SEC. 2. Provided always, and be it further enacted, That at the expiration of three years next ensuing the time when the coinage of gold and silver, agreeably to the act, entitled “An act establishing a Mint, and regulating the coins of the United States,” shall commence at the mint of the United States, (which time shall be announced by the proclamation of the President of the United States,) all foreign gold coins and all foreign silver coins, except Spanish milled dollars and parts of such dollars, shall cease to be a legal tender, as aforesaid.

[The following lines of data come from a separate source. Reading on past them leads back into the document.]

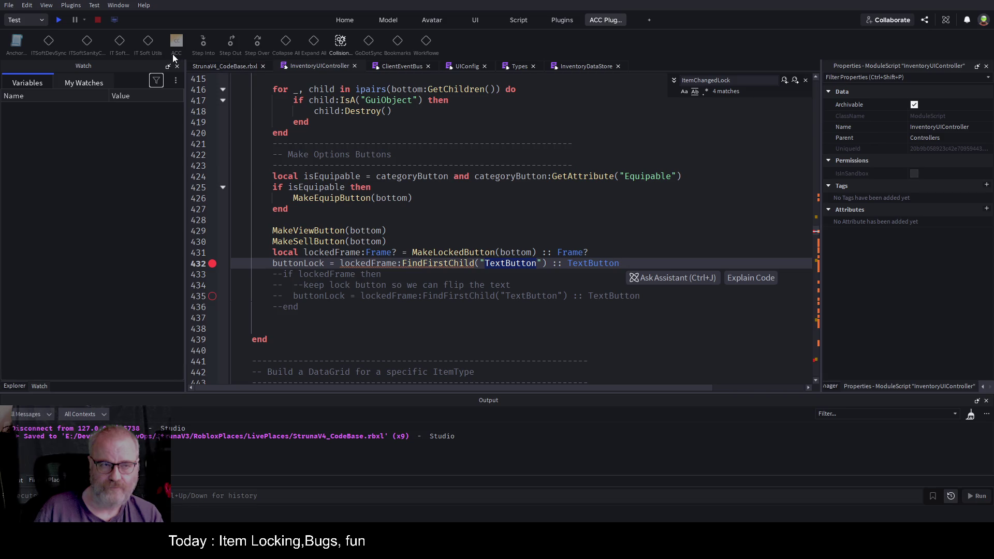
click(59, 20)
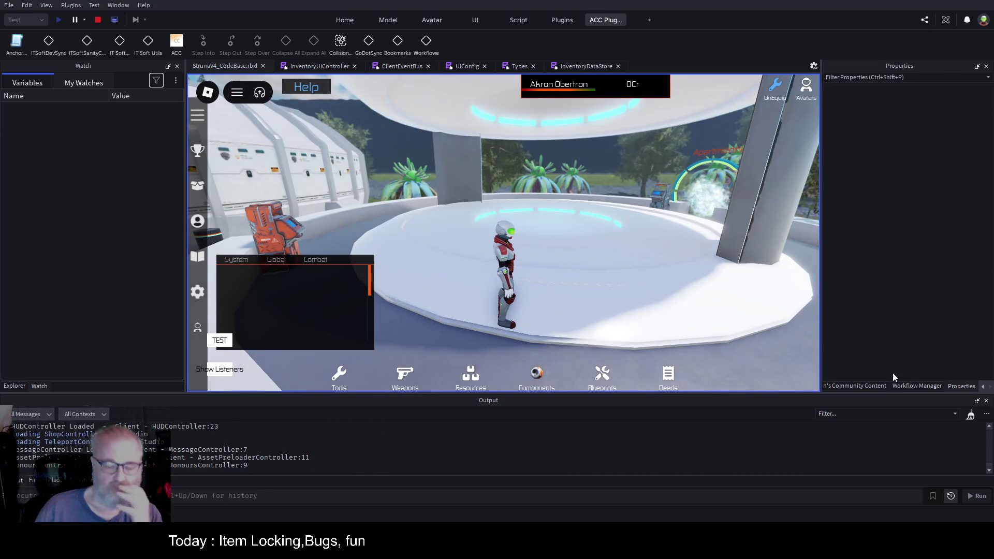
Clear the Output, step out from the line 432 breakpoint, and expand buttonLock in the debugger
click(971, 415)
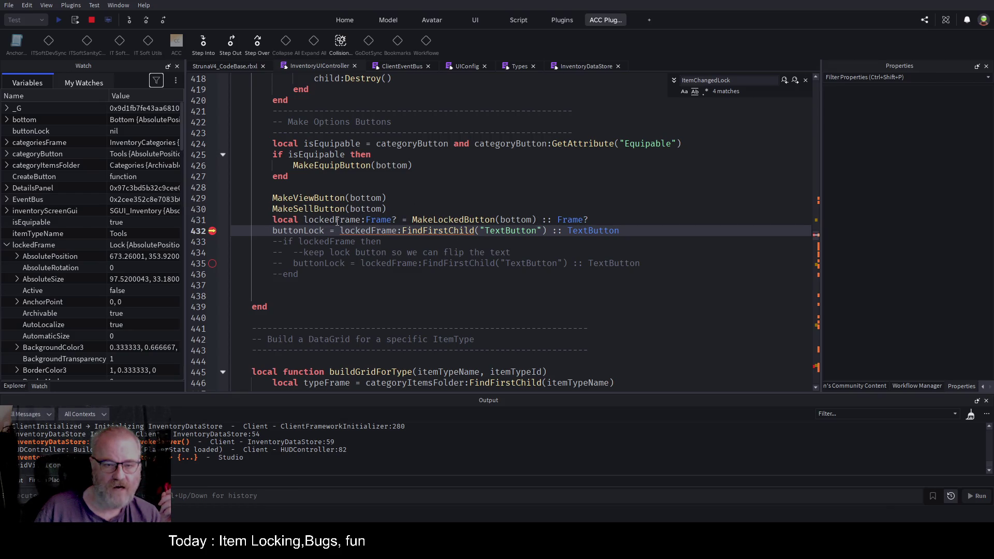
click(231, 42)
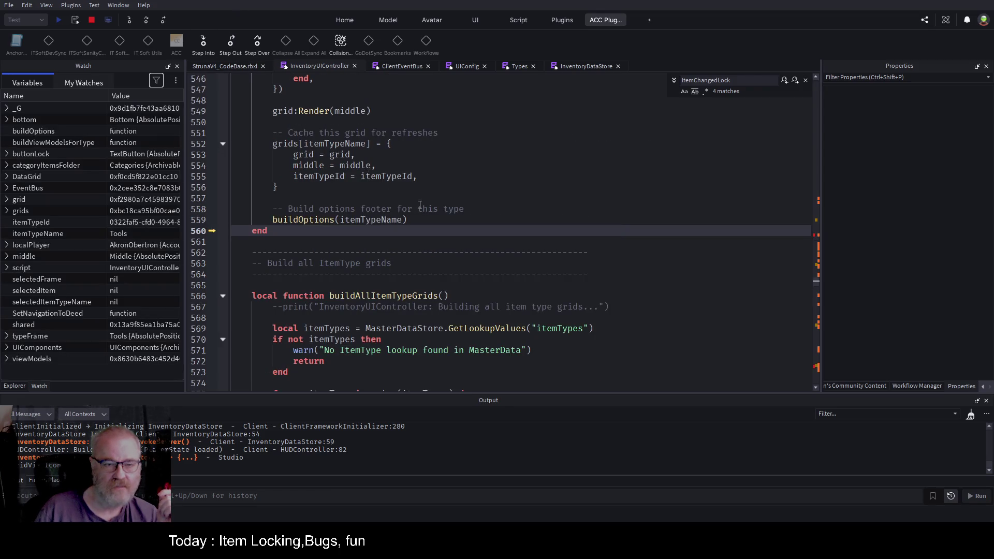
scroll(420, 204, up, 6)
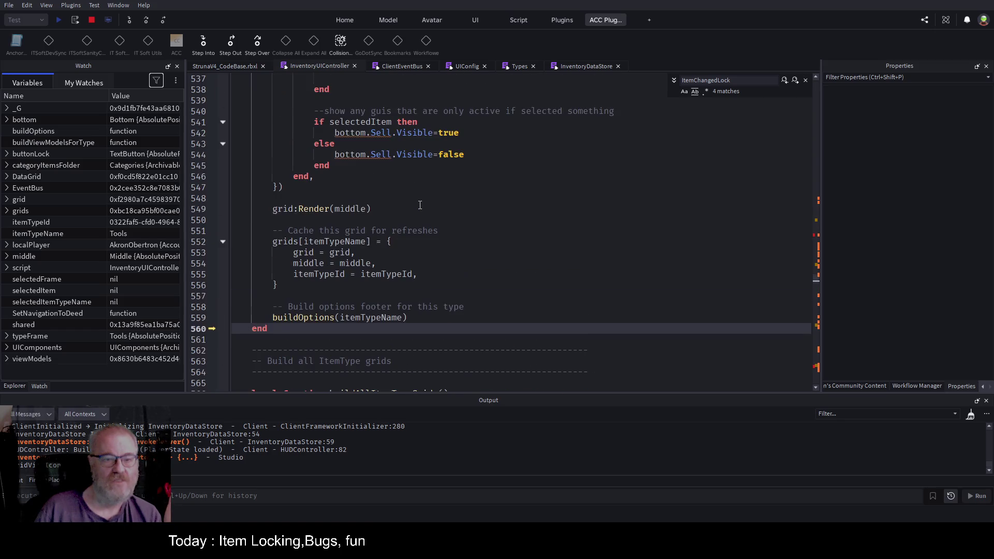
scroll(420, 205, up, 8)
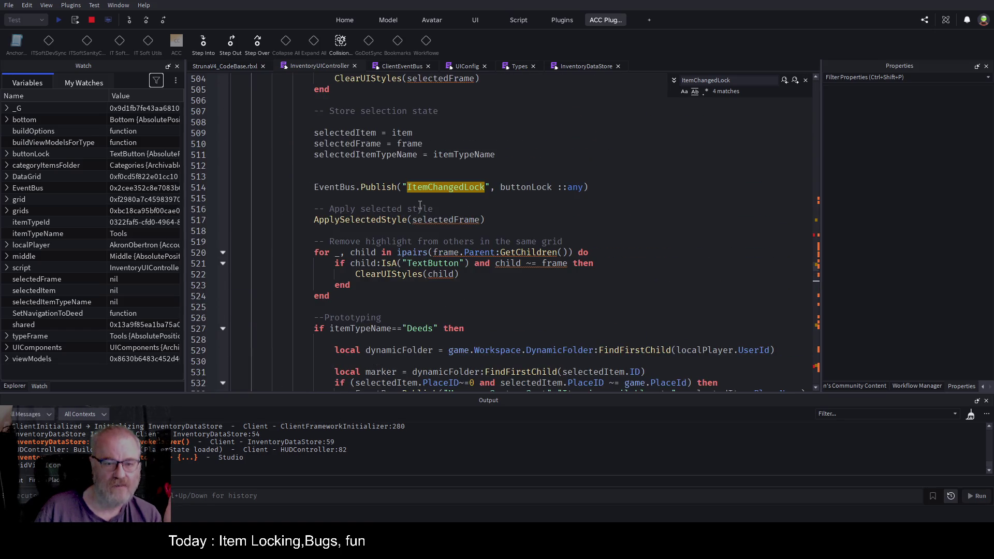
scroll(420, 204, up, 13)
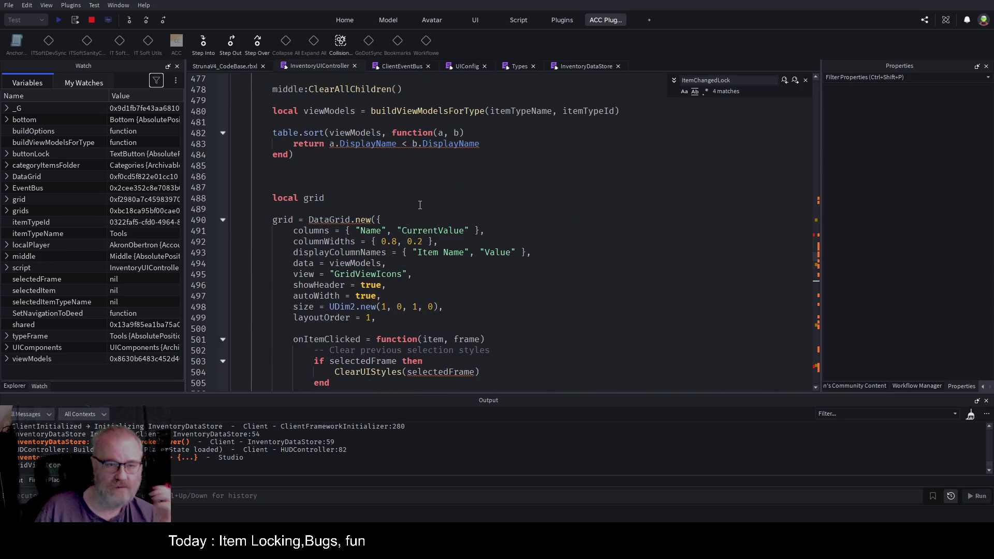
scroll(420, 205, up, 8)
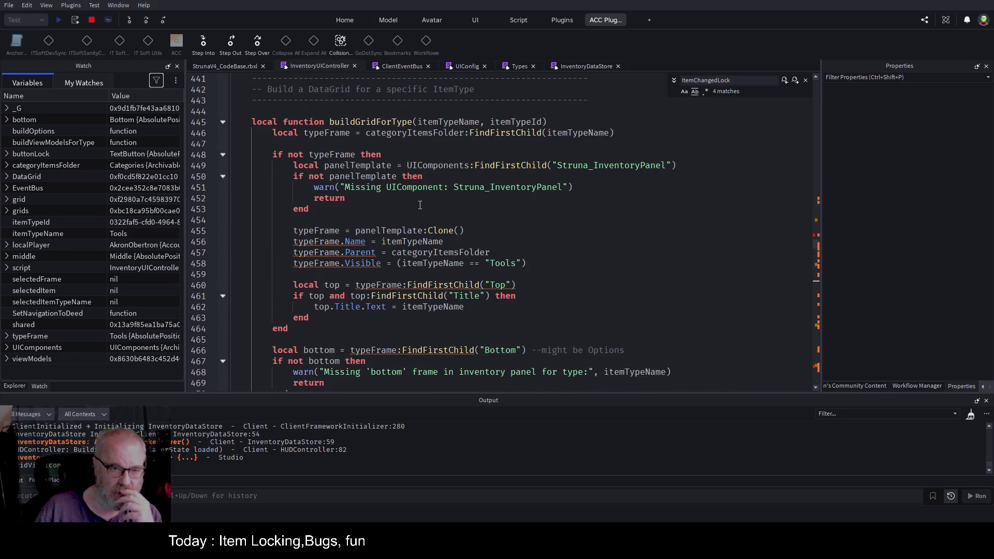
scroll(420, 204, down, 18)
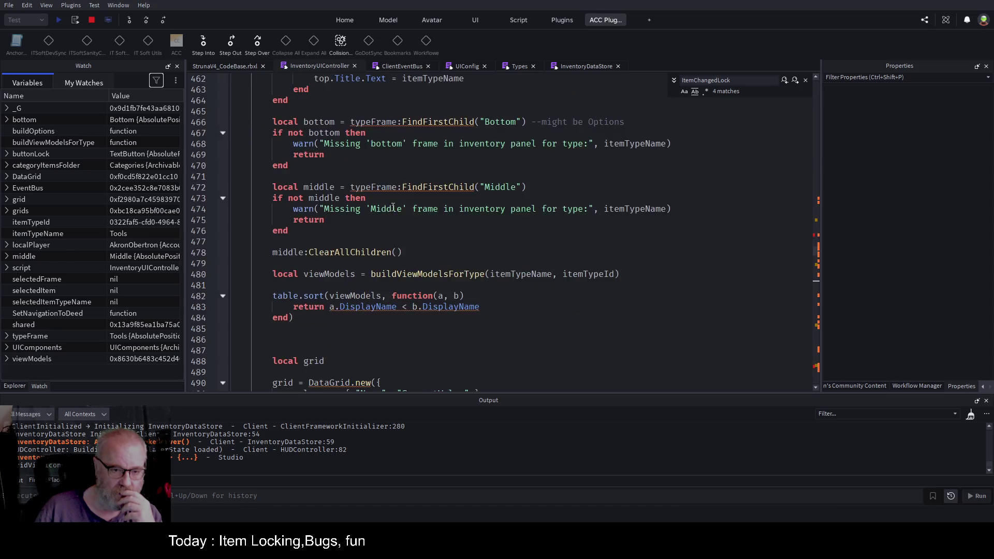
scroll(409, 203, down, 1)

SEC. 3. And be it further enacted, That all foreign gold and silver coins, (except Spanish milled dollars, and parts of such dollars,) which shall be received in payment for monies due to the United States, after the said time, when the coining of gold and silver coins shall begin at the Mint of the United States, shall, previously to their being issued in circulation, be coined anew, in conformity to the act, entitled “An act establishing a Mint and regulating the coins of the United States.”

SEC. 4. And be if further enacted, That from and after the first day of July next, the fifty-fifth section of the act, entitled “An act to provide more effectually for the collection of the duties imposed by law on goods, wares, and merchandise imported into the United States,” which ascertains the rates at which foreign gold and silver coins shall be received for the duties and fees to be collected in virtue of the said act, be, and the same is hereby repealed.

SEC. 5. Fixes the annual time for making assays.